# [How to complete this task]
For the records below, please print exactly and only the lines from the one with "thumb tip: (270, 218)" down to the one with "pinky dip: (169, 134)", both ends included, omitting the pictures.

# [Material provided]
◆ ◆ ◆ ◆ ◆
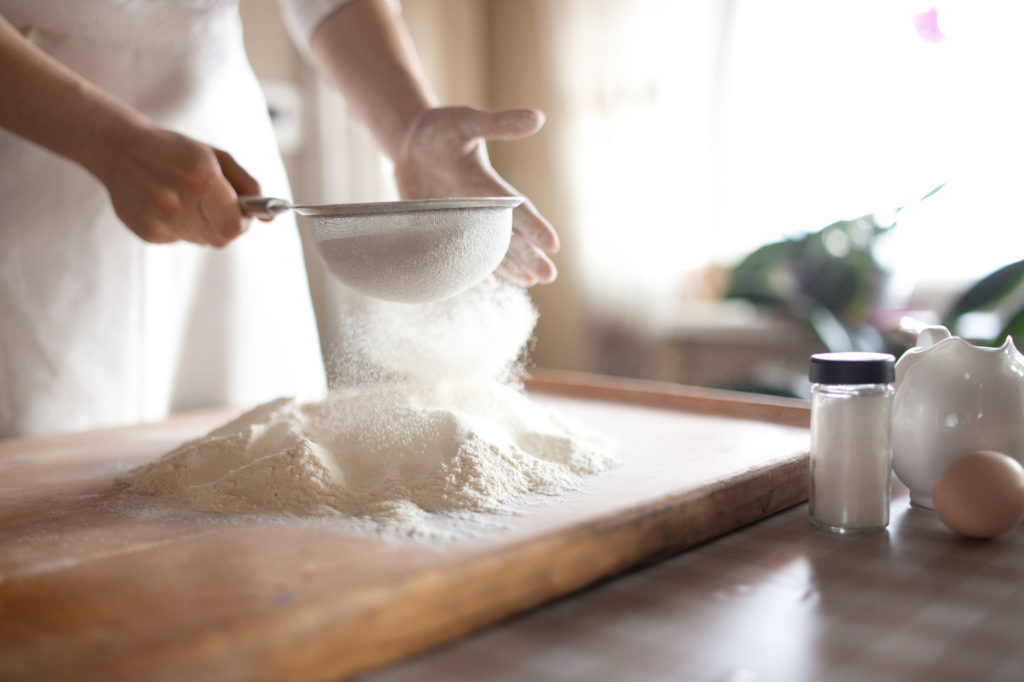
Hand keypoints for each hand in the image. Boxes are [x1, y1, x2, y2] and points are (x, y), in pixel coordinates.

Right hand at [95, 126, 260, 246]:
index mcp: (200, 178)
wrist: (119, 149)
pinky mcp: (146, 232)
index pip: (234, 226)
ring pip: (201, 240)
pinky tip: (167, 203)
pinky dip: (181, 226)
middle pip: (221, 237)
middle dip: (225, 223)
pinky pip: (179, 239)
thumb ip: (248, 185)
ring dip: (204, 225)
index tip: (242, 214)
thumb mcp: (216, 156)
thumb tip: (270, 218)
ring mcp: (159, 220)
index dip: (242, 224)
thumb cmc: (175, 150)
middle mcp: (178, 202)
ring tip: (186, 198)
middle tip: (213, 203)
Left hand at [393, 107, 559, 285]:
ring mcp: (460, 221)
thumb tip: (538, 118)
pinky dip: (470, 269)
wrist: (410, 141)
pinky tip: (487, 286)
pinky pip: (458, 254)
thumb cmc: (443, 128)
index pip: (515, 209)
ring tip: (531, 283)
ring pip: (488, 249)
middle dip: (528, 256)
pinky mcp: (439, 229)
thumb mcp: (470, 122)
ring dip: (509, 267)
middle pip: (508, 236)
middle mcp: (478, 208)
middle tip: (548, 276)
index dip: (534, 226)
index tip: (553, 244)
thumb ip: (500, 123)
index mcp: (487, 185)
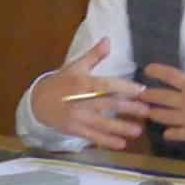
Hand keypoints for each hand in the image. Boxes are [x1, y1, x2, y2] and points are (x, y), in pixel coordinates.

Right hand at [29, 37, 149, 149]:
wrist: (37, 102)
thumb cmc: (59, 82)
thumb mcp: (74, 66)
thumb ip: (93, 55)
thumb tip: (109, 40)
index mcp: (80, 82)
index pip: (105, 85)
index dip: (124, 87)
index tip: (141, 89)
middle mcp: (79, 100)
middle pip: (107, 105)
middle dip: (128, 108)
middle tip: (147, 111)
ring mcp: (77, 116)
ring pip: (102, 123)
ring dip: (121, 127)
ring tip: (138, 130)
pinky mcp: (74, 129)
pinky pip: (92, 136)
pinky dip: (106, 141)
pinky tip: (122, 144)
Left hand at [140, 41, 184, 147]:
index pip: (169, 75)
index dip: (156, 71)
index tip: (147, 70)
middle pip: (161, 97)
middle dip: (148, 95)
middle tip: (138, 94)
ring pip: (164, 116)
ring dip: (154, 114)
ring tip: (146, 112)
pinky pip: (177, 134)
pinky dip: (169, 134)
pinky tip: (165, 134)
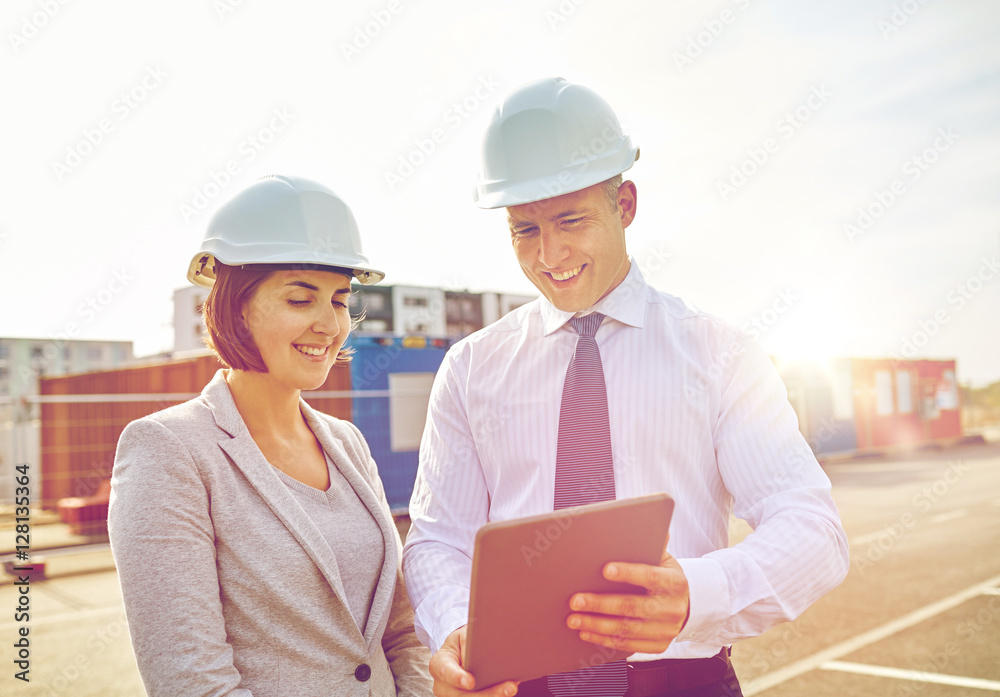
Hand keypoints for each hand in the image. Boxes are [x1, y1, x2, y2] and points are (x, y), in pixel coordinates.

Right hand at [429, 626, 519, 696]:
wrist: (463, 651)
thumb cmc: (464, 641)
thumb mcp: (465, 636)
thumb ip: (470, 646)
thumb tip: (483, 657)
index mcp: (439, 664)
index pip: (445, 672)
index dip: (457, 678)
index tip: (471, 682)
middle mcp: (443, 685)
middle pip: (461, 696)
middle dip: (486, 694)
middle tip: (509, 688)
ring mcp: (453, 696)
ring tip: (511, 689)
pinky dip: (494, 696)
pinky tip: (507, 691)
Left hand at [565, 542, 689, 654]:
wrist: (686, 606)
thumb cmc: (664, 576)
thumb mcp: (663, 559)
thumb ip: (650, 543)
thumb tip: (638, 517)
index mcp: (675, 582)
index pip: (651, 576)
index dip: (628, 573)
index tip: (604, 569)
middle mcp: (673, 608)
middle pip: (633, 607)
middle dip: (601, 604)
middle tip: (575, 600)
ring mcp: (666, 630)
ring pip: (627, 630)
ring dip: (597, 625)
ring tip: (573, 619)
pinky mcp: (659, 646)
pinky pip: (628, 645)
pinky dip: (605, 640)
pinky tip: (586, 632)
◆ ◆ ◆ ◆ ◆
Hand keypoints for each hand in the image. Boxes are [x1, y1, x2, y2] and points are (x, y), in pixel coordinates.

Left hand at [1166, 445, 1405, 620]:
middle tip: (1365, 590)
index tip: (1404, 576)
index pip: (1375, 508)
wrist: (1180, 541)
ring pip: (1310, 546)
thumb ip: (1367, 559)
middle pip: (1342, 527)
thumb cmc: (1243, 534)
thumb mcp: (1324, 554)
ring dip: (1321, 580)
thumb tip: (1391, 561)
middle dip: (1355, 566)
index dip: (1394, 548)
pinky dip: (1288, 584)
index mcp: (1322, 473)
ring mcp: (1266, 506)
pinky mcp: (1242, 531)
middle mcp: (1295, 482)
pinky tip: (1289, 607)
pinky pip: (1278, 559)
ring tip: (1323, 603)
◆ ◆ ◆ ◆ ◆
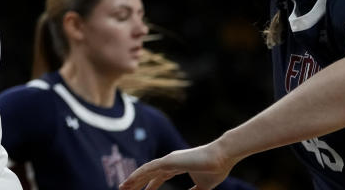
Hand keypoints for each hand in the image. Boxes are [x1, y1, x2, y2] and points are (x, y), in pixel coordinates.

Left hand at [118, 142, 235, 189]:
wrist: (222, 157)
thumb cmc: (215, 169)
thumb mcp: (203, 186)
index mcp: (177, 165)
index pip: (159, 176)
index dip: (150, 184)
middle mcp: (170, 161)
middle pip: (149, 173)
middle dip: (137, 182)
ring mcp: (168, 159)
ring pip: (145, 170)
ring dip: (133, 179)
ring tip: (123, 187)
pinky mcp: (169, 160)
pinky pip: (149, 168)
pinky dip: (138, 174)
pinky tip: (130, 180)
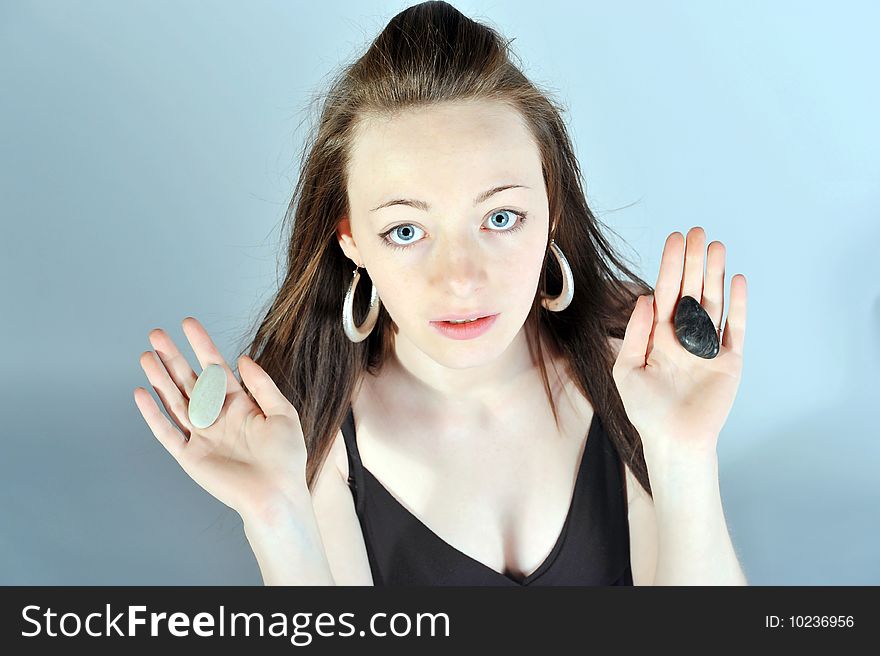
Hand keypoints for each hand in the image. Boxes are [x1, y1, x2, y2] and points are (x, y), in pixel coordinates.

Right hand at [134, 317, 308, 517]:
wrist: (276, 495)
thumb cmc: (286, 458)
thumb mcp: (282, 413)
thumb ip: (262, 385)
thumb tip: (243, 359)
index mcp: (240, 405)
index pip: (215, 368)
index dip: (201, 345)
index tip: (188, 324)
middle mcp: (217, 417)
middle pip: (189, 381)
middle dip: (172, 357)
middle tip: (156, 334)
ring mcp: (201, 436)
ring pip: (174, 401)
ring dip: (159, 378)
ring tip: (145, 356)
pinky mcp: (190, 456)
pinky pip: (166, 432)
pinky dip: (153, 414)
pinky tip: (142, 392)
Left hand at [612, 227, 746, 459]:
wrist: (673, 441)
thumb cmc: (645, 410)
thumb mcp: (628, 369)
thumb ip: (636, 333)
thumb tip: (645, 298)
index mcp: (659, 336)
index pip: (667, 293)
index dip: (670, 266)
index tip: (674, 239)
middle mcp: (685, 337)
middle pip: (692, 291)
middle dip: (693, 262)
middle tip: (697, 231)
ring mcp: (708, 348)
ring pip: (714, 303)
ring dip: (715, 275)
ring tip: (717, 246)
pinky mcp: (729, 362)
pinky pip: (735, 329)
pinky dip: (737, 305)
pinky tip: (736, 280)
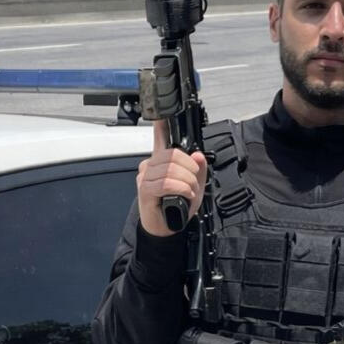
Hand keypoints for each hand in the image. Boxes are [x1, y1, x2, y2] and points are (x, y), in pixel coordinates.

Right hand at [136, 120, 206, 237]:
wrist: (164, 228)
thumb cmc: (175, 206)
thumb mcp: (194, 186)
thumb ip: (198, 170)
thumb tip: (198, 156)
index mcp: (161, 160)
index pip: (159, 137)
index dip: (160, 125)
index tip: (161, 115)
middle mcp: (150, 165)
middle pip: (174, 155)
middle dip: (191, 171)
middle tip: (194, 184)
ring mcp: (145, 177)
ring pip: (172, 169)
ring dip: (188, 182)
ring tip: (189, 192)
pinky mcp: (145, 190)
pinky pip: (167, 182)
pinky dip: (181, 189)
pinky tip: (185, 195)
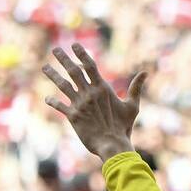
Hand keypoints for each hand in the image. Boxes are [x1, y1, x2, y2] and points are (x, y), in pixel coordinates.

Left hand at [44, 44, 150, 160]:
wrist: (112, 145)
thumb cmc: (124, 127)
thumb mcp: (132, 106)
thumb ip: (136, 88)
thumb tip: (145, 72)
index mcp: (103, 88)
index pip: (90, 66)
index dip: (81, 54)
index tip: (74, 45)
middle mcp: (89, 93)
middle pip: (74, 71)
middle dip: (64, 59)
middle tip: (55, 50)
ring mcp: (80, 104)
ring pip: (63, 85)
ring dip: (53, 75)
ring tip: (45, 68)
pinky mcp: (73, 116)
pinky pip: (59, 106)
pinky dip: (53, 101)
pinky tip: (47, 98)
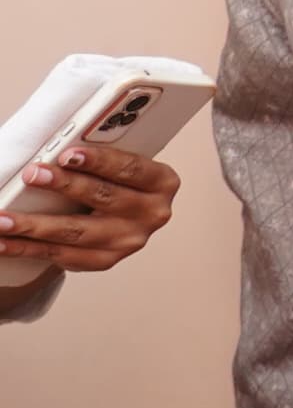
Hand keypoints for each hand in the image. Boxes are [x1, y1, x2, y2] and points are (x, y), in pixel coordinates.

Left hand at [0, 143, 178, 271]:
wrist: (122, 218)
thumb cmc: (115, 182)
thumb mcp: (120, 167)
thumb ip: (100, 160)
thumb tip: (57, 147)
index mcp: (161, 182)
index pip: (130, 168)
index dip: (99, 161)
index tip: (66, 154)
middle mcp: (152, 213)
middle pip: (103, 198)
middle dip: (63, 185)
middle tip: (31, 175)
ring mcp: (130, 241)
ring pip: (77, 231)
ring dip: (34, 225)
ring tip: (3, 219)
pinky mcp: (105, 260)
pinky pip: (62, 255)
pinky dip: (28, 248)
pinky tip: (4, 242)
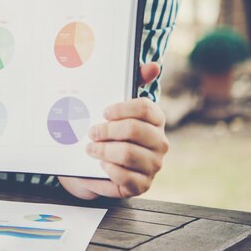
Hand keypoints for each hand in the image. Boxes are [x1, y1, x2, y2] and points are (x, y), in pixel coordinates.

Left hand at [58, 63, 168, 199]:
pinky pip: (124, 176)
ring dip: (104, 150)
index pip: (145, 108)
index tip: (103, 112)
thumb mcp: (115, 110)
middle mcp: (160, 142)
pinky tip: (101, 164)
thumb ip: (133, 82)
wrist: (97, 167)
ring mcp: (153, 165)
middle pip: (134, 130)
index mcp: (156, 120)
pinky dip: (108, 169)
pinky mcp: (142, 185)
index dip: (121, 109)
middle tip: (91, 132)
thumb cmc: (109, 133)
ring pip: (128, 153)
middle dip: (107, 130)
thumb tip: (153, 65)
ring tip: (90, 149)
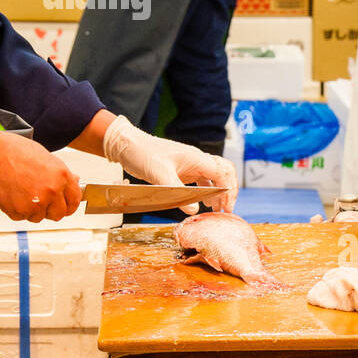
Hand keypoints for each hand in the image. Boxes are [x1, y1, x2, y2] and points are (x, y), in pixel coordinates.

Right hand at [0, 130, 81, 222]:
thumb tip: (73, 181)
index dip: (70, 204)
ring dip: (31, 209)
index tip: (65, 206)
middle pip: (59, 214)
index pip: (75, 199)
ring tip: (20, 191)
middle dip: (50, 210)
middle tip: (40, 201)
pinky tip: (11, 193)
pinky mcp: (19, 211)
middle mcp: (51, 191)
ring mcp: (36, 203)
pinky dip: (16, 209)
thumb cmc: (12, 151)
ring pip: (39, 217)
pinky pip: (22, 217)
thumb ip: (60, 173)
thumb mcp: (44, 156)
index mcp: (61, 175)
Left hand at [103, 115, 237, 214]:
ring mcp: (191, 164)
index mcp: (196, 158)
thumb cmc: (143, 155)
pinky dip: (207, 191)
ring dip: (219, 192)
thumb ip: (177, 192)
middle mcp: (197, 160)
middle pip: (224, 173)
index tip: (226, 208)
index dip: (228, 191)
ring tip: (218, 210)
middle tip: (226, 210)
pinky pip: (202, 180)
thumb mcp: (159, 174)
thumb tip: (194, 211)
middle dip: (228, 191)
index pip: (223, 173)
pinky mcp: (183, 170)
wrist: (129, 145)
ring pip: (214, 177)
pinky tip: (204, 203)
◆ ◆ ◆ ◆ ◆
# [Exercise result]
thumb tip: (270, 218)
ring mcp: (159, 220)
index dip: (242, 224)
thumb cmc: (175, 150)
middle mcp: (178, 202)
ring tip: (186, 198)
middle tip: (213, 203)
Left hand at [393, 107, 559, 285]:
ring mcp: (460, 221)
thumb tip: (538, 118)
pinky dip: (470, 269)
wrist: (410, 141)
pinky tip: (487, 286)
pinky pip: (458, 254)
thumb cmc: (443, 128)
index pip: (515, 209)
ring tip: (531, 283)
ring pip: (488, 249)
middle dip: (528, 256)
pinky mcp: (439, 229)
thumb mcp: (470, 122)
ring dip: (509, 267)
middle pip: (508, 236)
middle mcp: (478, 208)
middle tip: (548, 276)
index dip: (534, 226)
index tip: (553, 244)
thumb ip: (500, 123)
index mcp: (487, 185)
Hand keypoints for each hand in the image. Boxes are [x1, y1, x2, y2] and points are (x, y), in pixel coordinates.

Right hand at [29, 37, 149, 149]:
wrist: (37, 102)
thumb cmc: (59, 82)
thumb mcp: (74, 66)
thumb ip: (93, 55)
thumb tip: (109, 40)
index mcp: (80, 82)
index pip: (105, 85)
index dip: (124, 87)
index tip: (141, 89)
middle mcp: (79, 100)
middle pip: (107, 105)
middle dip: (128, 108)
middle tip: (147, 111)
ring mcp: (77, 116)
ring pip: (102, 123)
ring dip: (121, 127)
ring tip: (138, 130)
pinky mcp: (74, 129)
pinky pip: (92, 136)
pinky dip: (106, 141)
pinky tip: (122, 144)
Left hand at [140, 41, 184, 147]:
index pip: (169, 75)
index dip: (156, 71)
index tip: (147, 70)
middle pip: (161, 97)
middle dip: (148, 95)
middle tip: (138, 94)
ring pip: (164, 116)
ring dip: (154, 114)
ring tip: (146, 112)
pinky pip: (177, 134)
pinky dip: (169, 134)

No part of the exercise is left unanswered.